No somos nadie, o sí.
Hace mes y medio ni siquiera me hubiera enterado de tan caótica jornada; el viernes fue San Desasosiego. Lo que ayer era ajeno a nosotros hoy es parte esencial de nuestras vidas: el secreto de la tecnología es su repentina condición de imprescindible para quienes llevaban desde siempre prescindiendo de ella.
No sabría con seguridad confirmar o no mi dependencia de escribir en un blog y de sentir también con seguridad que tengo unos cuantos lectores que siguen lo que hago. Por eso se acostumbra uno a las redes sociales. Por lo que tienen detrás, Julián. No tener blog es una opción. Escribir con asiduidad y no tenerlo, salvo quienes poseen un carácter ferreo que yo no poseo, no lo es.
Un saludo.
Enfermedad industrial, cantaban mis Dire Straits.
No es tanto una supervivencia sino un modo de vida.
No tengo pudor en exhibir a qué me entrego y con qué énfasis.
Somos lo que somos.
Nada, todo.
Qué importa.
Ser, al cabo.
Eso.
Shakespeare levantara la cabeza, Ramón.
¿Querría entrar en nuestra Barra?
Sólo es nuestro lo que perdimos, dejó escrito Borges. Al perder el Viernes el editor lo supe más mío que nunca.
Es una enfermedad golosa, Juan. Enfermos, pero vivos.
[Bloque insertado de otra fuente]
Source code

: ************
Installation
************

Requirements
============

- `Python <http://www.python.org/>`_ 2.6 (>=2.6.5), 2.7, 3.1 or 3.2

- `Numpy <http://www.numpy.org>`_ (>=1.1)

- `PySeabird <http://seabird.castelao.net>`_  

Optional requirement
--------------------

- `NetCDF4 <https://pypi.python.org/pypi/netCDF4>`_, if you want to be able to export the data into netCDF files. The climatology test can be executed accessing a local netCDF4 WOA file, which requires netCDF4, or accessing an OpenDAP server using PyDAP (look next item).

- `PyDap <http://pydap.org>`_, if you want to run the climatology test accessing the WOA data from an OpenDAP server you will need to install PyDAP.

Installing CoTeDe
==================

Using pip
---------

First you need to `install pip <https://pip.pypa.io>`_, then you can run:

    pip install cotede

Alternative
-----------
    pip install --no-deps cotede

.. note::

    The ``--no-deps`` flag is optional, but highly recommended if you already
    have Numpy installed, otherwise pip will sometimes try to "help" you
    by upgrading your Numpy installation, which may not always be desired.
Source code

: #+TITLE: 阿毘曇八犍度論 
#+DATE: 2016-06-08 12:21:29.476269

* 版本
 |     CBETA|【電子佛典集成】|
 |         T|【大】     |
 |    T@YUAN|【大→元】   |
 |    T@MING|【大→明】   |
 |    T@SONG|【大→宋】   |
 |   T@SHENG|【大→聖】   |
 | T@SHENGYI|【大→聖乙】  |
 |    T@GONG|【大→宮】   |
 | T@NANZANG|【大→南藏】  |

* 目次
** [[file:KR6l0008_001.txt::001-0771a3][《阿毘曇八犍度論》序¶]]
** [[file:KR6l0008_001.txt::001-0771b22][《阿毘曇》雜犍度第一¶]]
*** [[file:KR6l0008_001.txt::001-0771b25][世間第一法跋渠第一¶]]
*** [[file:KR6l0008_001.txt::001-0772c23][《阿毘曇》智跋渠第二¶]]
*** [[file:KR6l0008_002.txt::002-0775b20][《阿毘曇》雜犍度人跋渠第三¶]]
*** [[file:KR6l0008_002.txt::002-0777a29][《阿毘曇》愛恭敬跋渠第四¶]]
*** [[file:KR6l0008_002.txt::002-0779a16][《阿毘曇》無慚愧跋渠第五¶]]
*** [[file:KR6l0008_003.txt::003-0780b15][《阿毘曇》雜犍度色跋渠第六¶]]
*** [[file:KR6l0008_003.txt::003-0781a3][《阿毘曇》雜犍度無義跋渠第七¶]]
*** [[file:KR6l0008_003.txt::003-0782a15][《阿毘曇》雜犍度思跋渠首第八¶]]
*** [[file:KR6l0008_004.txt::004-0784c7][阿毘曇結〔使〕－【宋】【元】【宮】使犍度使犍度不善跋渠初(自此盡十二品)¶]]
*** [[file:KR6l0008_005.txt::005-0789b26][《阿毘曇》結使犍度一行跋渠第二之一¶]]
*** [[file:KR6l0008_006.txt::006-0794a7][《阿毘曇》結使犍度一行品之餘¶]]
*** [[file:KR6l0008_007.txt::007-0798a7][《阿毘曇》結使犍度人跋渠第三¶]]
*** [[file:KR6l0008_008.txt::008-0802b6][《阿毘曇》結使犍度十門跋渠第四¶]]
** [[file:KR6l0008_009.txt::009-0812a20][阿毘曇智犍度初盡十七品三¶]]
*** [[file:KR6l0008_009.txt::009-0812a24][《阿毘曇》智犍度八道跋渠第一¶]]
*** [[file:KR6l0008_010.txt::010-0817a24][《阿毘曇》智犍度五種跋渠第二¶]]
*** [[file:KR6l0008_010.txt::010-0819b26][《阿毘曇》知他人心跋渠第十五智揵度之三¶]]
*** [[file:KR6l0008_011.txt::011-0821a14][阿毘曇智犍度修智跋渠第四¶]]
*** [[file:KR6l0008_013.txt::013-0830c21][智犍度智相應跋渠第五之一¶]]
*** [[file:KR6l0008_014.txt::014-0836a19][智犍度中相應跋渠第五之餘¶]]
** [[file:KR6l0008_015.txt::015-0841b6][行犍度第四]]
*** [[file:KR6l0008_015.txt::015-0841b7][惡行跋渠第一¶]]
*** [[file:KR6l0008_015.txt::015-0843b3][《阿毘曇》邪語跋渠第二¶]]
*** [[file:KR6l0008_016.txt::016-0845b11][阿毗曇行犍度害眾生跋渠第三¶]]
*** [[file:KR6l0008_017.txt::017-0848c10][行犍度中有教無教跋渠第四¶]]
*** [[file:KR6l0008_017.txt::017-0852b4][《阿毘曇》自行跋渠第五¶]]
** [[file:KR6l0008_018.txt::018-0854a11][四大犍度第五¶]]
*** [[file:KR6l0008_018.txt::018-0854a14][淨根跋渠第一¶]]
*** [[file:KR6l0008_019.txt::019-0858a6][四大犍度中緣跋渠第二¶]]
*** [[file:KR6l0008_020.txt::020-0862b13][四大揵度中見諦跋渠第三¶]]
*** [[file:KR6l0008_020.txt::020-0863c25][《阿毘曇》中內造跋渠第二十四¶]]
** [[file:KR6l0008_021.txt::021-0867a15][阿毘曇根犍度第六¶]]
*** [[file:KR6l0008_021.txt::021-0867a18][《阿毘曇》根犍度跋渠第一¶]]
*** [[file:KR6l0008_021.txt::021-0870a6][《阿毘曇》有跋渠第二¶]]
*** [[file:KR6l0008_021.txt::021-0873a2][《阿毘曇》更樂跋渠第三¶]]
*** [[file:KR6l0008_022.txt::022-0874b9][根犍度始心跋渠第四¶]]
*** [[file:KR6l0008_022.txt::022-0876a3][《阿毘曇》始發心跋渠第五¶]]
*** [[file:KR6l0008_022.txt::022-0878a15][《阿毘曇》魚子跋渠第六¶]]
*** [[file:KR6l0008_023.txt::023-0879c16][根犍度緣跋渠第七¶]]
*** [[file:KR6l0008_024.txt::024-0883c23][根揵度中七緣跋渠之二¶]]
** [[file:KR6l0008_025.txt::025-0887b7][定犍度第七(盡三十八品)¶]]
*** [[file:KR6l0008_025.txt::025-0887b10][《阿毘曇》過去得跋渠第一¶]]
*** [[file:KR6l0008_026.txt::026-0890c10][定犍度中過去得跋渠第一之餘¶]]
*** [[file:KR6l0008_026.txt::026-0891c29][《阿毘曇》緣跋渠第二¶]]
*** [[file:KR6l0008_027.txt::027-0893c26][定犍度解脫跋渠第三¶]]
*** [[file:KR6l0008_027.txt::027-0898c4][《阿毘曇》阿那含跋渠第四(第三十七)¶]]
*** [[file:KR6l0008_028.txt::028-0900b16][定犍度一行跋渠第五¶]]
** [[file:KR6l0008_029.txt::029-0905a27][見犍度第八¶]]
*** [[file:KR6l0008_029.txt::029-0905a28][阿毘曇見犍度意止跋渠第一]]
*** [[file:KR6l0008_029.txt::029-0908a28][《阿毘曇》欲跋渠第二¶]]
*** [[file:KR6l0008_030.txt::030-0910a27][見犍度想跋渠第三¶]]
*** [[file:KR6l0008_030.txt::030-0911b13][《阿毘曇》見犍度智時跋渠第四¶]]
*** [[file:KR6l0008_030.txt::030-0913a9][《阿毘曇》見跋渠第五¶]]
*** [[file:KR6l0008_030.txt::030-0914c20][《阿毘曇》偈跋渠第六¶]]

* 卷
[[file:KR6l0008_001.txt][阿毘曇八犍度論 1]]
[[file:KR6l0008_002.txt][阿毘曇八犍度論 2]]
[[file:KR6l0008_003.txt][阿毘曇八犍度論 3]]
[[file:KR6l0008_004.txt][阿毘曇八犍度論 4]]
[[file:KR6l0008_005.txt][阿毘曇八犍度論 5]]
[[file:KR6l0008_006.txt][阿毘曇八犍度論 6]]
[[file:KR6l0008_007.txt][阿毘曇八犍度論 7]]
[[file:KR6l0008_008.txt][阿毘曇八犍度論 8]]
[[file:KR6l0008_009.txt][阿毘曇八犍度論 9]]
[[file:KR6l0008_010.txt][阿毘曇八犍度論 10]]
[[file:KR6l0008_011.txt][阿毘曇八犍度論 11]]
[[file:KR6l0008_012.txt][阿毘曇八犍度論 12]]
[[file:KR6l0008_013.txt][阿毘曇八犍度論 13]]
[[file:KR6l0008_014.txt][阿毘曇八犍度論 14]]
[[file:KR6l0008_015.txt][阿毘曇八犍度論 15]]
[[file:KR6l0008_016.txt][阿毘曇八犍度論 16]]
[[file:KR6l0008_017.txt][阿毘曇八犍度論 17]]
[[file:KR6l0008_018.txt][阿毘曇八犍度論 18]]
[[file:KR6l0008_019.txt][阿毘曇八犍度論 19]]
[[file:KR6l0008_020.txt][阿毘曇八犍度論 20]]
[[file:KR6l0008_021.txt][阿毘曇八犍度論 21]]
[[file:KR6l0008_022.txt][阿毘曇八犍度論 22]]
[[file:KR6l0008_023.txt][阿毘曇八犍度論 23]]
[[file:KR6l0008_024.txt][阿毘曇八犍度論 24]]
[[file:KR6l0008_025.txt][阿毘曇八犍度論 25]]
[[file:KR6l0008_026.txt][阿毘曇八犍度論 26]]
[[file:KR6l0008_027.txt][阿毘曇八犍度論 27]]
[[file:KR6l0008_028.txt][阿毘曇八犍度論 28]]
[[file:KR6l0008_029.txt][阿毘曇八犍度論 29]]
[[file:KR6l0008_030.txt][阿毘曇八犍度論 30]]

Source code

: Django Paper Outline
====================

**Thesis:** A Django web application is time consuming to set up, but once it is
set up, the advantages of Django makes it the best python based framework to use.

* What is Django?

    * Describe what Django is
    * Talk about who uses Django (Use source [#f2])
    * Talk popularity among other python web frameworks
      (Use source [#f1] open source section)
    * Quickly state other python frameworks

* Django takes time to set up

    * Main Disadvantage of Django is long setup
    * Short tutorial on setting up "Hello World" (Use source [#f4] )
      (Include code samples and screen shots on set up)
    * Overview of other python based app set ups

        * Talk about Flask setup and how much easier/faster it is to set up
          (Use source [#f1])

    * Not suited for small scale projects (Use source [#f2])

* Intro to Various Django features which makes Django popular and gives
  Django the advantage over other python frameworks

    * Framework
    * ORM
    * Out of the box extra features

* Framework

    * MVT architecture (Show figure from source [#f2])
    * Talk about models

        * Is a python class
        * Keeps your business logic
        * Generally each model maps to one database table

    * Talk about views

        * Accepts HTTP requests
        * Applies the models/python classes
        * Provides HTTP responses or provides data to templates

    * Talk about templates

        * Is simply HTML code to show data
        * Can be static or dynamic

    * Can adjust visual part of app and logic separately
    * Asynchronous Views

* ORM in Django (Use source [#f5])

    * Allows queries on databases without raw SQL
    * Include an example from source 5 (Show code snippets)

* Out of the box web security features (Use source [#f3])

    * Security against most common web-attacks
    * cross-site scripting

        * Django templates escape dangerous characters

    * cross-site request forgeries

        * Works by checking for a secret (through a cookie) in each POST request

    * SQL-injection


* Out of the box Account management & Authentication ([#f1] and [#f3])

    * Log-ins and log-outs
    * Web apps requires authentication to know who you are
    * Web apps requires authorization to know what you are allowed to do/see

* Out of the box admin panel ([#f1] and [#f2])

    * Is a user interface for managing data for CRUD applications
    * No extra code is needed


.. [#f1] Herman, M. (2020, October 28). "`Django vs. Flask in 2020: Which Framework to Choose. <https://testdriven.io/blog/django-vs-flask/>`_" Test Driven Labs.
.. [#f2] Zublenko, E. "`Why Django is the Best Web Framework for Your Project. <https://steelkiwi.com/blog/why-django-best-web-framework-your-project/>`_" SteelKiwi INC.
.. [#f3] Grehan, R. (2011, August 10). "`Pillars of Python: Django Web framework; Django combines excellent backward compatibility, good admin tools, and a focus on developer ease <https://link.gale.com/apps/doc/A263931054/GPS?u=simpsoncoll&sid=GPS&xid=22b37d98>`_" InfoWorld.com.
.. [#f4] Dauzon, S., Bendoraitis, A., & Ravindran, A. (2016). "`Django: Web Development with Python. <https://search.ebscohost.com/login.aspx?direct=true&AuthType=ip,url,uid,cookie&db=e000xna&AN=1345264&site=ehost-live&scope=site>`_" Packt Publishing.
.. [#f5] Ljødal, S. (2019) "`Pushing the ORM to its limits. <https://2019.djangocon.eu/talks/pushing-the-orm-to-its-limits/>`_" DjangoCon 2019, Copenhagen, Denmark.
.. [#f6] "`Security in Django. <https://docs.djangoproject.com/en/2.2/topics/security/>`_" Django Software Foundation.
Entiendo la esclavitud de las nuevas tecnologías hasta el punto en que yo mismo no soy capaz de salir a la calle con mi Smartphone a tope de batería, listo para ver mi facebook, mi correo y la página deportiva favorita en el momento en que desee. Y no estoy dispuesto a renunciar a todo eso. Escribir, no escribo, pero leer, leo mucho. Esta página tuya es magnífica. Recién descubierta, recién paladeada, la administraré con la atención que merece.